Scheme 10 The synthesis of Fe₃O₄@graphene yolk–shell.

3.7. The synthesis of nanostar-shaped mesoporous silica

Nanostar-shaped mesoporous silica was fabricated through the addition of CTAT, AHMPD, and deionized water to the reaction mixture, which was mechanically stirred for 1 h. After that, TEOS was quickly injected into the reaction mixture, and after the solution was stirred for 2 h, the nanostars were produced and were subsequently collected by filtration. Magnetic nanostars were synthesized via an electrostatic process along with a soft-templating process, as shown in Scheme 11a. AHMPD, a water-based ferrofluid (Fe₃O₄/water), and deionized water were mixed, stirred for 10 min, and then, the particles in the solution were allowed to settle. TEOS was added dropwise to the reaction mixture, which was stirred for 50 min to form the core structure. Then, CTAT was added to obtain soft-templating conditions for 1 h.

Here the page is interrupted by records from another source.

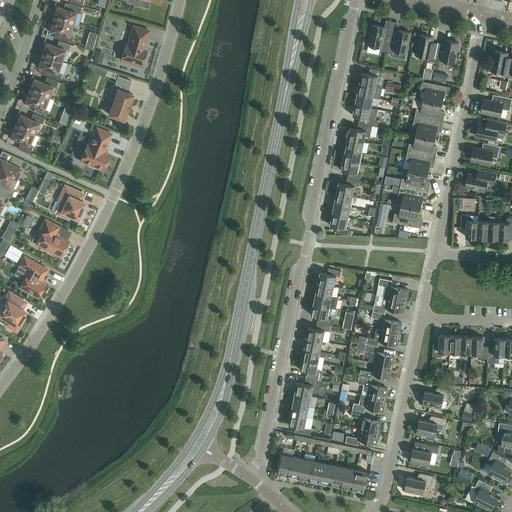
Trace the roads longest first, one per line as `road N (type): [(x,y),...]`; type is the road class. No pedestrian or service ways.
road 1 (residential): [(251,474),(264,462),(355,0)]
road 2 (residential): [(0,383),(74,270),(135,148),(182,0)]
road 3 (secondary): [(221,394),(297,33)]
road 4 (residential): [(435,253),(481,16)]
road 5 (residential): [(370,511),(386,494),(421,320)]
road 6 (residential): [(0,114),(39,0)]
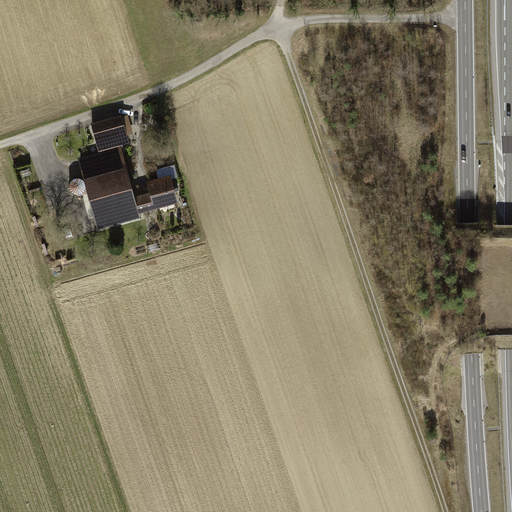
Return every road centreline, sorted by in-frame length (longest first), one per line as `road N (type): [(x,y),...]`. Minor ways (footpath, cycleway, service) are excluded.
road 1 (primary): [(481,511),(465,0)]
road 2 (track): [(279,28),(444,511)]
road 3 (track): [(0,145),(162,89),(279,28),(465,18)]
road 4 (trunk): [(510,0),(511,397)]
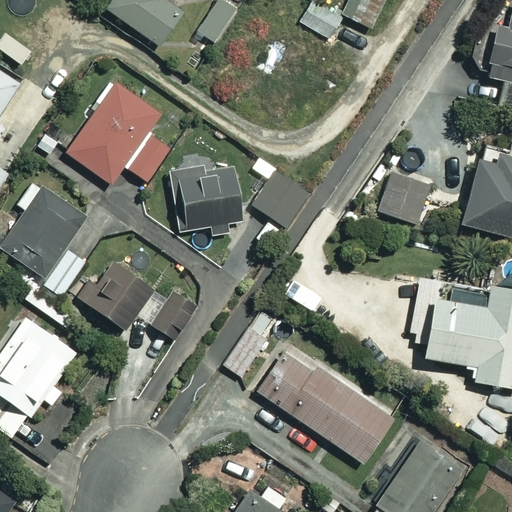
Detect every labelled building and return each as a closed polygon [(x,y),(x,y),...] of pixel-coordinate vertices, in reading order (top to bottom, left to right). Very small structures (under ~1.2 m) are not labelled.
[(108,0),(104,6),(157,43),(181,9),(168,0),(108,0)] [(219,0),(199,31),(217,43),(245,0),(219,0)] [(381,0),(346,0),(341,12),(369,26),(381,0)] [(339,18),(309,2),(299,21),(328,37),(339,18)] [(511,5),(508,26),(495,23),(484,74),(501,78),(496,105),(511,108),(511,5)] [(0,110),(19,82),(0,69),(0,183),(7,173),(0,168),(0,110)] [(159,113),(115,78),(61,146),(107,182),(123,163),(144,180),(171,146),(148,127),(159,113)] [(511,157),(476,147),(454,219),(511,236),(511,157)] [(174,230),(205,226),(207,236),(226,233),(225,224),(239,222),(231,160),(166,168),(174,230)] [(307,193),(272,170),(250,203),(285,226),(307,193)] [(428,185),(390,172),(378,211),(415,223),(428,185)] [(89,259),(63,243),(83,210),(42,184),(0,249),(0,262),(67,305),(73,295),(125,327),(133,314),(173,339),(195,303),(154,277),(147,288),(92,253),(89,259)] [(511,288),(489,284),(484,306),(416,292),(408,331),(425,334),(421,353),(468,363),(465,376),(511,385),(511,288)] [(261,302),(217,367),(359,465),(404,400),(261,302)] [(77,349),(26,313),(0,350),(0,428),(44,461),(69,427),(37,405),(77,349)] [(432,511),(461,472),(418,441),(366,511),(432,511)] [(0,511),(4,511),(15,498),(0,488),(0,511)] [(280,511),(245,490),(230,511),(280,511)]
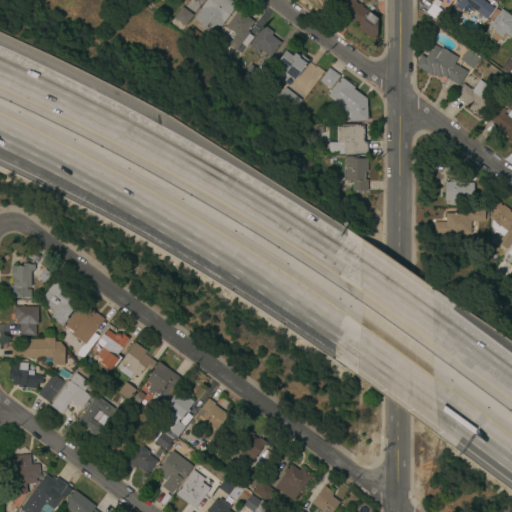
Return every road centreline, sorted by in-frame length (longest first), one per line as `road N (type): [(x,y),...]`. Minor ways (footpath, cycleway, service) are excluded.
road 1 (tertiary): [(393,511),(398,0)]
road 2 (residential): [(394,506),(46,238),(13,224)]
road 3 (residential): [(274,0),(511,177)]
road 4 (motorway): [(359,276),(129,138)]
road 5 (motorway): [(0,133),(213,249)]
road 6 (motorway): [(0,147),(213,249)]
road 7 (residential): [(149,511),(0,399)]
road 8 (motorway): [(213,249),(358,345)]
road 9 (motorway): [(129,138),(0,56)]
road 10 (motorway): [(129,138),(0,74)]
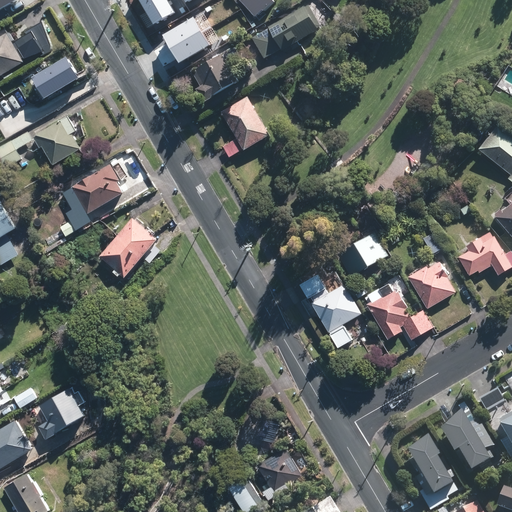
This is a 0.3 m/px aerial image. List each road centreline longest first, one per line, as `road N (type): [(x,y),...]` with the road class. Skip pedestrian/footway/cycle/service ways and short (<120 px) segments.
road 1 (residential): [(336,431),(84,0)]
road 2 (residential): [(511,329),(336,431)]
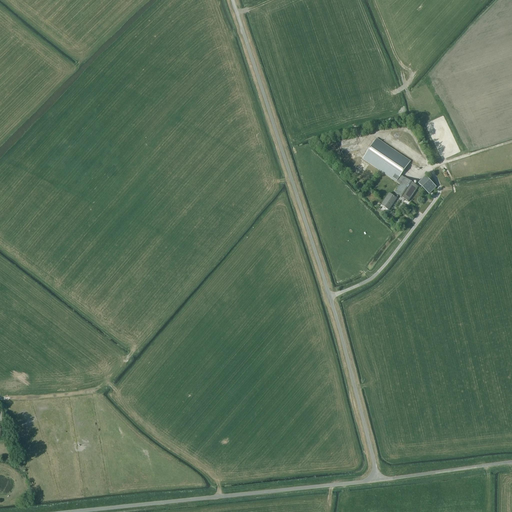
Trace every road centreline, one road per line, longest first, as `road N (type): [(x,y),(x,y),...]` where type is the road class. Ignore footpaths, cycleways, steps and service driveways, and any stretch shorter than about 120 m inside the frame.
road 1 (unclassified): [(377,479),(329,297),(232,0)]
road 2 (unclassified): [(68,511),(377,479)]
road 3 (unclassified): [(377,479),(511,461)]
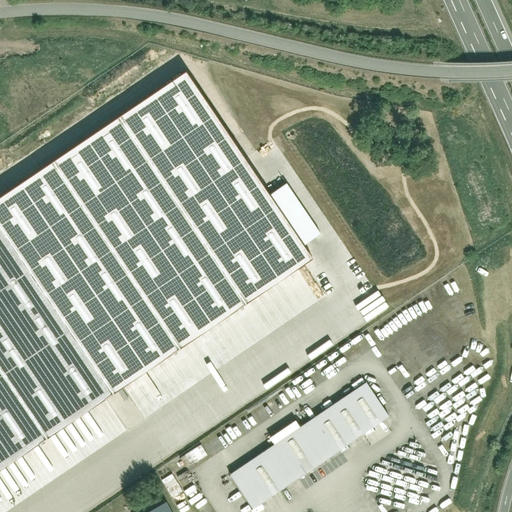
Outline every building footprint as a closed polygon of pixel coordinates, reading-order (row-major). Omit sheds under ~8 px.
[(0,225),(0,471),(115,394),(0,225)] [(278,444),(233,475),(257,510),(393,418),(369,382),(303,426),(299,420),(273,438),(278,444)] [(155,465),(177,453),(165,430),(143,442),(155,465)] [(190,465),(210,453),(205,444),(185,456),(190,465)] [(167,511),(160,498),(135,511),(167,511)]
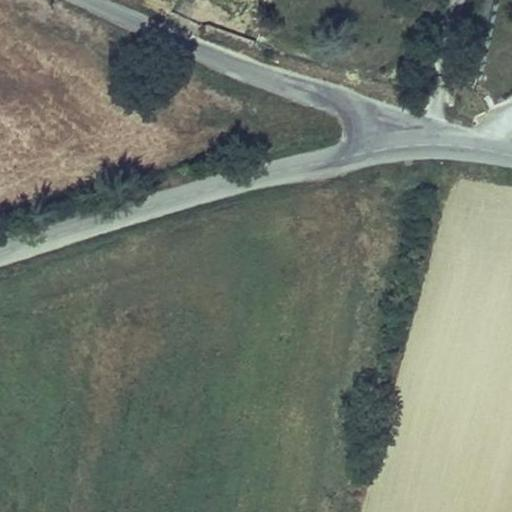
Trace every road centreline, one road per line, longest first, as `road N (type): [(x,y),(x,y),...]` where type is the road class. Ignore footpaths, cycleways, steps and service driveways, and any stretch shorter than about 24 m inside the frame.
road 1 (tertiary): [(0,253),(197,193),(385,148)]
road 2 (unclassified): [(385,148),(380,133),(344,105),(243,72),(82,0)]
road 3 (tertiary): [(385,148),(511,158)]
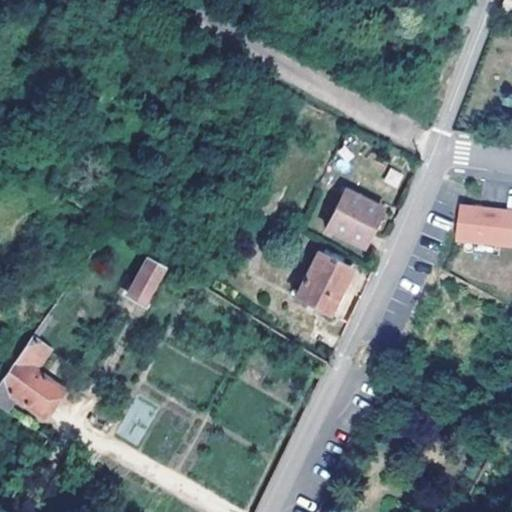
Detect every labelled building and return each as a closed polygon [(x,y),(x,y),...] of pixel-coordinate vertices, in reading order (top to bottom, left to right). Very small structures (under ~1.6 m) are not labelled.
[(339,191),(320,226),(357,245),(364,231),(370,219),(375,209),(339,191)] [(459,247),(470,248),(471,236),(496,240),(511,243),(511,235),(511,211),(459,204),(455,234),(461,235),(459,247)] [(470,248),(494,252),(496,240),(471,236),(470,248)] [(308,252),(286,295),(321,313),(342,268),(308,252)] [(139,258),(120,293),(139,303),(158,268),(139,258)] [(51,299),(0,368),(0,408),(9,398),(35,417),(56,389),(30,368),(43,350),(38,345),(64,309),(51,299)]
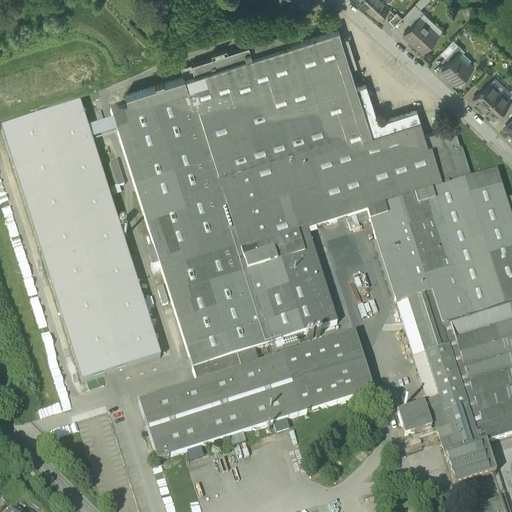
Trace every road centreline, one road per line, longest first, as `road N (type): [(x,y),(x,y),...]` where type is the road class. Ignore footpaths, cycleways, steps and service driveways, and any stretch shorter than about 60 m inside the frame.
road 1 (residential): [(336,0),(511,158)]
road 2 (residential): [(87,511),(0,423)]
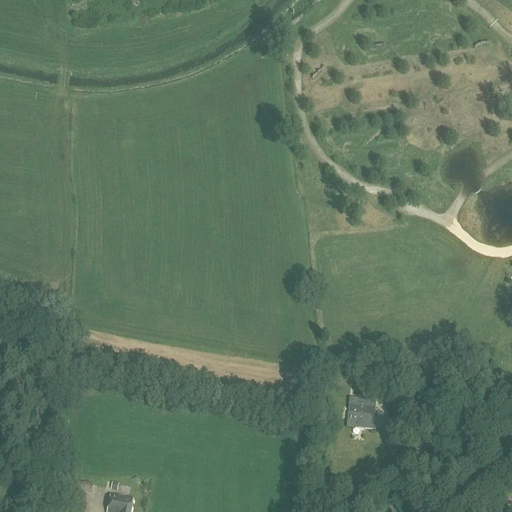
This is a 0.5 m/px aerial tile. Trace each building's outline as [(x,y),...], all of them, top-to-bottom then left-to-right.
[(412,387),(437,389),(438,374),(413,372),(412,387)] [(347,428),(373,430),(376,401),(350,398),(347,428)] [(61,490),(70,491),(70,487),(71,466),(70,466),(72,438),(63,437),(62,466),(61,487),(61,490)] [(77,492),(93,495),(94,485),(78,482),(77,492)] [(61,508),(70,508),(70,497),(70,493),(62,492),(62,496),(61,508)] [(131,511),(134,500),(111,495),(107,511),(131,511)]
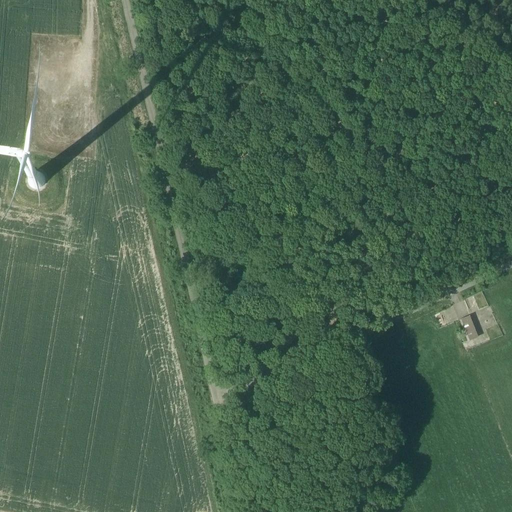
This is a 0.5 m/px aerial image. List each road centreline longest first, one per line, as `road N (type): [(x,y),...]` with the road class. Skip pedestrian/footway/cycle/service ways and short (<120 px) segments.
road 1 (unclassified): [(125,0),(218,400)]
road 2 (unclassified): [(218,400),(511,266)]
road 3 (track): [(87,0),(87,40),(48,144)]
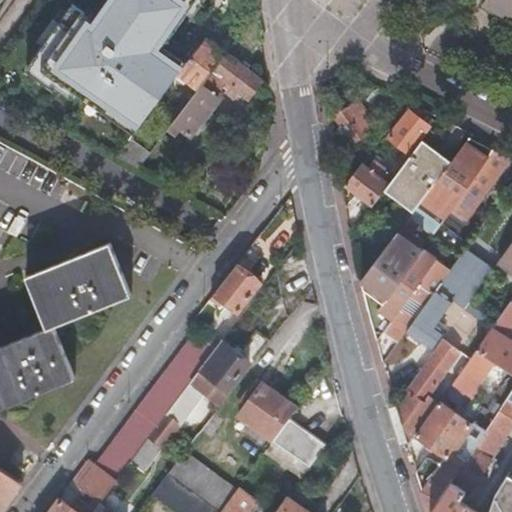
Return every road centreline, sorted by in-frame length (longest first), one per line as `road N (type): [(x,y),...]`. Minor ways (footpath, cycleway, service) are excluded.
road 1 (residential): [(309,165),(290,169),(200,274),(24,511)]
road 2 (residential): [(309,165),(375,442),(401,511)]
road 3 (residential): [(425,86),(284,4)]
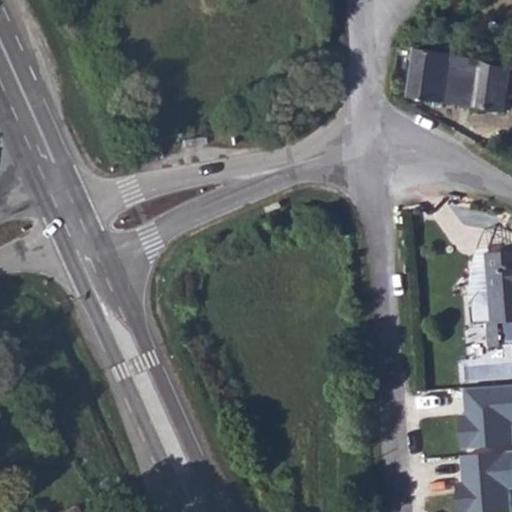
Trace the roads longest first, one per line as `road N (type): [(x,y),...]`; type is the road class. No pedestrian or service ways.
road 1 (unclassified): [(368,145),(399,511)]
road 2 (secondary): [(87,248),(204,511)]
road 3 (unclassified): [(271,172),(182,177),(65,201)]
road 4 (unclassified): [(87,248),(152,231),(271,172)]
road 5 (unclassified): [(368,145),(433,150),(511,189)]
road 6 (secondary): [(55,179),(0,55)]
road 7 (unclassified): [(368,145),(362,19)]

After that, TEOS was quickly injected into the reactor, and the solution was stirred for 2 h to provide magnetic nanostars. In this way, three types of magnetic nanostars (MNS), namely M₂NS, M_1.5NS, and M₁NS, were synthesized by adding different amounts of water-based ferrofluid.

Scheme 11 The synthesis of (a) magnetic nanostars (MNS) and (b) a nanostar form drug delivery system with two functional groups.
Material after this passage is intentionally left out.